§ **SELECTED EXCERPT**

———

Rukeyser Paved Way For Financial News On TV

Michael E. Hill The Washington Post

As Louis Rukeyser tells it, he has never made a career decision solely for financial reasons.

Take 1973, for instance. Basically, he had it made. There he was, working for ABC, a television newsman also doing radio commentary. And yes, he had this weekend gig, running down to Maryland Public Television each Friday to moderate a little show he’d developed, “Wall Street Week With Louis Rukeyser.”

Then, he decided to bag it all - except for the “Wall Street Week” part.

“Everybody thought I was nuts,” he said. There were the security, the prospects and the money. He might get the State Department beat or become the news anchor one day.

“I thought it would take five years to replace the ABC income,” he said. “I was 40 then. I knew that if I didn’t do it then, I wasn’t going to do it.”

Wonderful things happened. The newsman became an entrepreneur. His speeches were in demand and became a mainstay of his income, in fact. The show became a fixture on PBS. From 1976 to ‘93, he wrote a syndicated newspaper column.

He gave that up, he said, after his first financial newsletter was rolling, and he wanted to start a second.

Forbes magazine ruffled his feathers recently with an article suggesting that Rukeyser’s newsletters were less than raging successes. Not so, he said. His publisher is drafting a letter to Forbes suggesting that if their magazine had been doing as well at the same stage as his newsletters, editor Steve Forbes - a GOP presidential hopeful this year - would have run for president four years ago.

Rukeyser writes the newsletter material himself, as he did the newspaper column. That’s also the answer to one of the more often asked questions from regular viewers: Yes, Rukeyser writes his show’s opening monologue himself.

Each Friday evening he begins “Wall Street Week” by offering a wry, pun-jammed commentary on the week’s economic and political events.

He then turns to his rotating corps of panelists to answer viewers’ questions and give the panelists’ assessment of the financial markets. At the end there’s a special guest, usually with ready buy-sell stock recommendations.

The guests also are often quite special. It would be hard to name a prominent private financial wizard or government economic official who has not appeared on the program.

———

Dataset records:
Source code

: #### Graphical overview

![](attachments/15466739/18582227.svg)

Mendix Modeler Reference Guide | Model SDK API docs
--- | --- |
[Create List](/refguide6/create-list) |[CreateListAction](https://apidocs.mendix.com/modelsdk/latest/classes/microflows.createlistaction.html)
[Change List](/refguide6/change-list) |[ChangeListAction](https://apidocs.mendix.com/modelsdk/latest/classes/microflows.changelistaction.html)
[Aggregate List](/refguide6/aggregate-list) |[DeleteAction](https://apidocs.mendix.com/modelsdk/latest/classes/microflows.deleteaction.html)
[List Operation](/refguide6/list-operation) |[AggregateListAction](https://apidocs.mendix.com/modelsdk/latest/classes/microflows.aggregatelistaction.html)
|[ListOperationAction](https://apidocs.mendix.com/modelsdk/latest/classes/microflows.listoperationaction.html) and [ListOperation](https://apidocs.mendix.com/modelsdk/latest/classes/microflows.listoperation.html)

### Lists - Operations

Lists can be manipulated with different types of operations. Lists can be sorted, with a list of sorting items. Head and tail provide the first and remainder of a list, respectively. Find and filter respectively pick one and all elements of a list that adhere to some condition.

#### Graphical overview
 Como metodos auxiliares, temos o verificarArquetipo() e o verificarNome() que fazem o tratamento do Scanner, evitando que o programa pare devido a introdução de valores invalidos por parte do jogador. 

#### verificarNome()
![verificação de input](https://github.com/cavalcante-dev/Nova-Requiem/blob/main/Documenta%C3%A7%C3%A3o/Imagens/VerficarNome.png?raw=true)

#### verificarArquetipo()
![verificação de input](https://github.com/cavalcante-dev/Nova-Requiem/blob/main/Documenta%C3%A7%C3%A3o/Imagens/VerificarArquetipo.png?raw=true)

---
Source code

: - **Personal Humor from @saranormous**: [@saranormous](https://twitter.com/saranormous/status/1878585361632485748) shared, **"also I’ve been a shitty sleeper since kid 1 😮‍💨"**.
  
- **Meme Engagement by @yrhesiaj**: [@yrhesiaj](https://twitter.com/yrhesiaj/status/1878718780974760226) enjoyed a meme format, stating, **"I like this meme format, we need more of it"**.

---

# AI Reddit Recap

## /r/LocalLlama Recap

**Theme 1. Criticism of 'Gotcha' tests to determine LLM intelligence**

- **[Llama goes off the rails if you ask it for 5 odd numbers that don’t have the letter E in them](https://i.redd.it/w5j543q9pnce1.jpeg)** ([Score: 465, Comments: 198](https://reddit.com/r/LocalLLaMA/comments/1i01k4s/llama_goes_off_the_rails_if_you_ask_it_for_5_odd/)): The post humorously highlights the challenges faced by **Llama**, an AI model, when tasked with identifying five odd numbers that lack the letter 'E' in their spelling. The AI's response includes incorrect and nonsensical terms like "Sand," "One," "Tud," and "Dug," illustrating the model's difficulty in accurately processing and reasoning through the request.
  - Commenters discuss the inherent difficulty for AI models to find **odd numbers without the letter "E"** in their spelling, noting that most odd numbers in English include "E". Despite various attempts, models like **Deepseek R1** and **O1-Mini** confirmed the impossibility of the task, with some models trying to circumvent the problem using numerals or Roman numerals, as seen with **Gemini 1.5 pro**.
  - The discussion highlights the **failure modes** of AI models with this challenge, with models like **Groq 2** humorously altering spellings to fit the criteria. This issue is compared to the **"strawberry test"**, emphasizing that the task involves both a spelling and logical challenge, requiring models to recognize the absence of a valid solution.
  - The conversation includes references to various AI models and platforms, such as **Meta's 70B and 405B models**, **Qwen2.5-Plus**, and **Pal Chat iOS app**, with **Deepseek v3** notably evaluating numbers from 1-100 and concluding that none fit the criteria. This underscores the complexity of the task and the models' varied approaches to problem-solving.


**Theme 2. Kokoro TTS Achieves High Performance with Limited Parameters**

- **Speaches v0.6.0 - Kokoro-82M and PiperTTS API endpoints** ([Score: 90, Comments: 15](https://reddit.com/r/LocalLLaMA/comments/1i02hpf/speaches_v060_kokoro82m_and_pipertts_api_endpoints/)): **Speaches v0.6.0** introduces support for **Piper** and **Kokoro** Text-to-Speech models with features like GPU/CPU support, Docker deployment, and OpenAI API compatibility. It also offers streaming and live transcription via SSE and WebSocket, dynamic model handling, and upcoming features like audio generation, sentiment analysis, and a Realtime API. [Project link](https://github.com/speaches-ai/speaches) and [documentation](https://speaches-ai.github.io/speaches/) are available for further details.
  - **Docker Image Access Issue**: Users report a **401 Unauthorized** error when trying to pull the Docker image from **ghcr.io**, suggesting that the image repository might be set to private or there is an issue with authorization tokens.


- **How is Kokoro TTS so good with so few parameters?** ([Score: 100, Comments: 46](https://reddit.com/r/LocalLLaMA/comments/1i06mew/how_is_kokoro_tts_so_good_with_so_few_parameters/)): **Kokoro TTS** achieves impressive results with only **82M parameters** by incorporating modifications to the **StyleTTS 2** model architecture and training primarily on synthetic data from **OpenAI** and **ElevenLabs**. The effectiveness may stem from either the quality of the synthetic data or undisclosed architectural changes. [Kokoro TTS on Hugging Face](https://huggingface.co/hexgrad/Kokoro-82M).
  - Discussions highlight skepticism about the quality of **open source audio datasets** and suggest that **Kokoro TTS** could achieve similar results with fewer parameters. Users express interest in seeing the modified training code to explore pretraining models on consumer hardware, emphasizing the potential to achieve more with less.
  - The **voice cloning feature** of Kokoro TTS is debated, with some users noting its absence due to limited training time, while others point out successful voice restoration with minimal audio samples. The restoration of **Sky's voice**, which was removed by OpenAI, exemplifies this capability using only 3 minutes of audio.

———

§ **TASKS TO PERFORM**
a) From the article about Louis Rukeyser, extract the passage between "Rukeyser Paved Way" and "for financial reasons.", inclusive, copying it word for word.
b) Continue the article about Louis Rukeyser and his financial news career, starting right after its last sentence.

§ **RESPONSES TO THE TASKS**
a)
Rukeyser Paved Way For Financial News On TV

Michael E. Hill The Washington Post

As Louis Rukeyser tells it, he has never made a career decision solely for financial reasons.

b)
The audience for the program is broad, Rukeyser said, and includes a considerable number of people who do not own stock, but who want to know what to do when their ship comes in.

Over the years, the program has shown the way for other shows, indeed entire television networks, to deal with economic and financial matters. Rukeyser was a man ahead of his time - or at least ahead of everybody else.

He recalled noticing, while overseas for ABC in 1968, how economic affairs were severely under-reported. “I always had the interest and academic background,” he said. The field was not only poorly covered, but “the average journalist knew no economics and almost took pride in that fact.”

So, as he put it, he invented a job.

One of the keys to the show’s success, he feels, is that the program’s vocabulary is kept as jargon-free as possible. He has also found that it helps draw people in if the key word is money, rather than the economy.

Rukeyser, who is married and the father of three daughters, leaves his Greenwich, Conn., home each Thursday for Owings Mills, Md., headquarters for Maryland Public Television. The program comes together Friday night and is as fresh as the stock market’s closing report.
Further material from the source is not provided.